NYCB’s First Nutcracker In 1954 Was A Bold Experiment
When New York City Ballet first staged its own full-length Nutcracker on February 2, 1954 at City Center, American audiences weren’t very familiar with the ballet. Naturally, Balanchine ran with this.
Rather than simply adapting the Russian version he grew up with, he returned to the original source material, restoring moments from Hoffmann’s story that most productions had removed. This meant:
- Marie was given her original last name, Stahlbaum, a nod to Hoffmann’s more symbolic storytelling
- Elements of the plot carried a slightly darker undertone, hinting at the eerie magic and surreal transformations that defined the novella
- The production was visually minimal, with cloud-like sets, a small growing tree, and a more dreamlike, mysterious quality
- Angels and characters looked entirely different from their modern counterparts, with simple, older costumes, limited space, and hand-painted backdrops
Though many would say it was charming, the first production was far from the spectacle people are used to today.

A Version That Looked Almost Nothing Like Today’s NYC Holiday Spectacle
As it turns out, NYCB’s original 1954 performance wasn’t just moodier–it was also restricted by the small City Center stage and a limited budget.
Compared to today’s spectacle, the 1954 version differed in various ways, some of which included the growing Christmas tree being shorter and far less dramatic–today it weighs one-ton and stands 41 feet tall, and simpler Sugarplum Fairy costumes–the same tutu was worn for the entire act.
Even the choreography was different. Balanchine restored cuts to Tchaikovsky’s original score and rebalanced scenes to align more closely with the earliest versions of the ballet.

In 1964, The Nutcracker Transformed Into The Version NYC Knows Today
The true transformation came a decade later when NYCB moved to the newly built New York State Theater (now the David H. Koch Theater). The 1964 redesign introduced:
- Rouben Ter-Arutunian’s massive new sets, including towering pines and 50 pounds of snow each night
- Karinska’s now-iconic costumes, such as Sugarplum’s signature pink-and-green dual looks
- A reimagined Coffee solo, choreographed for the statuesque Gloria Govrin
- The famous 41-foot Christmas tree, engineered to grow in real time
- The smallest angels ever, played by NYCB’s tiniest SAB students–a Balanchine tradition meant to give children an entry point onto the stage
This was the moment The Nutcracker evolved into the beloved family tradition that defines New York’s holiday season today.
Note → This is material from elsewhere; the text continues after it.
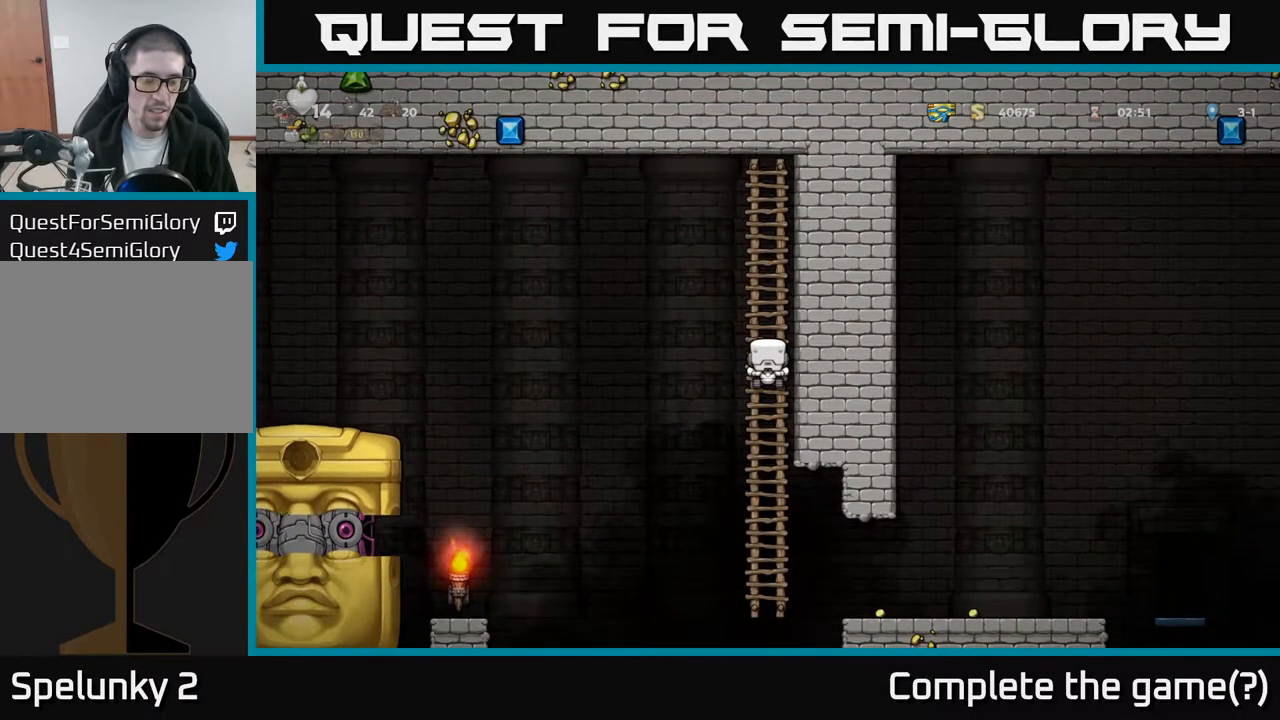
{"buttons": [], "left_stick": "center", "events": [[167, "DPAD_DOWN", "down"], [383, "DPAD_DOWN", "up"]]}
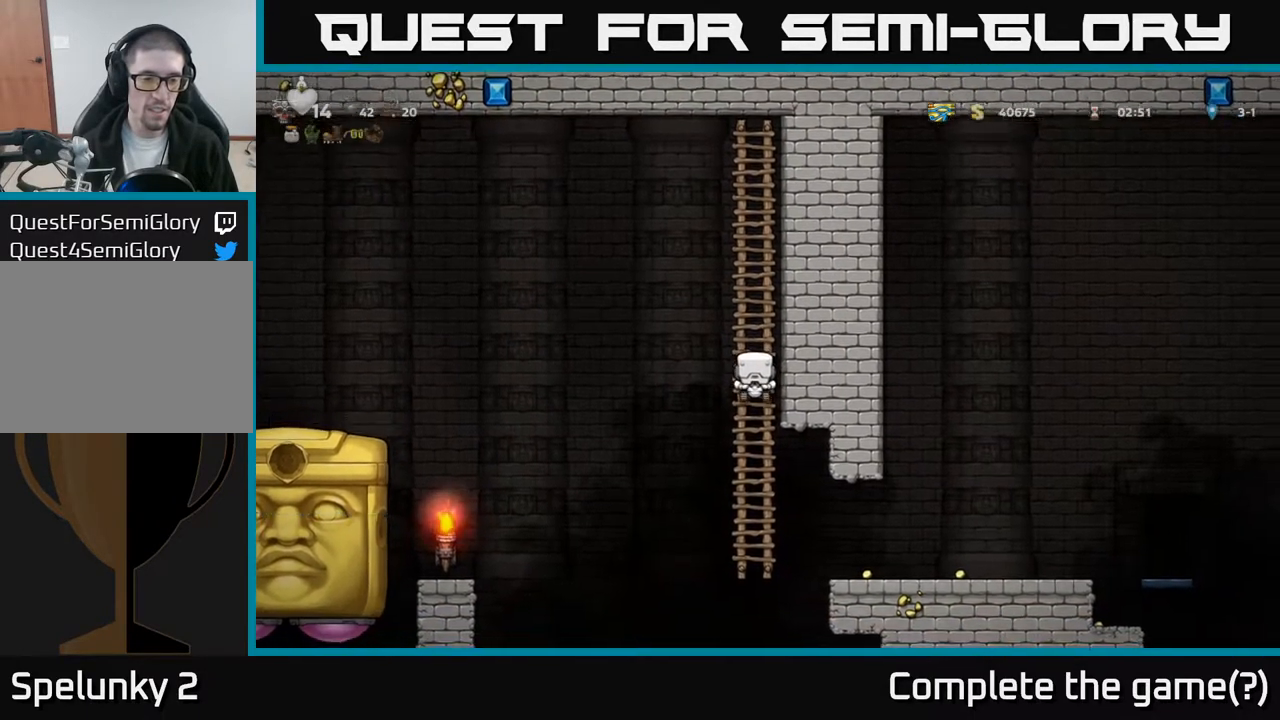
{"buttons": [], "left_stick": "center", "events": []}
70 Years Later, It’s Still The Most Magical Show In NYC
Today’s production is one of the most ambitious theatrical ballets in the country, with 90 dancers, 62 musicians, 40 stagehands, and more than 125 children bringing the world of Marie Stahlbaum, the Prince, and the Sugarplum Fairy to life each year.
For New Yorkers, it has grown into something much bigger: a shared holiday memory, a multigenerational ritual, and one of the city’s most magical annual traditions.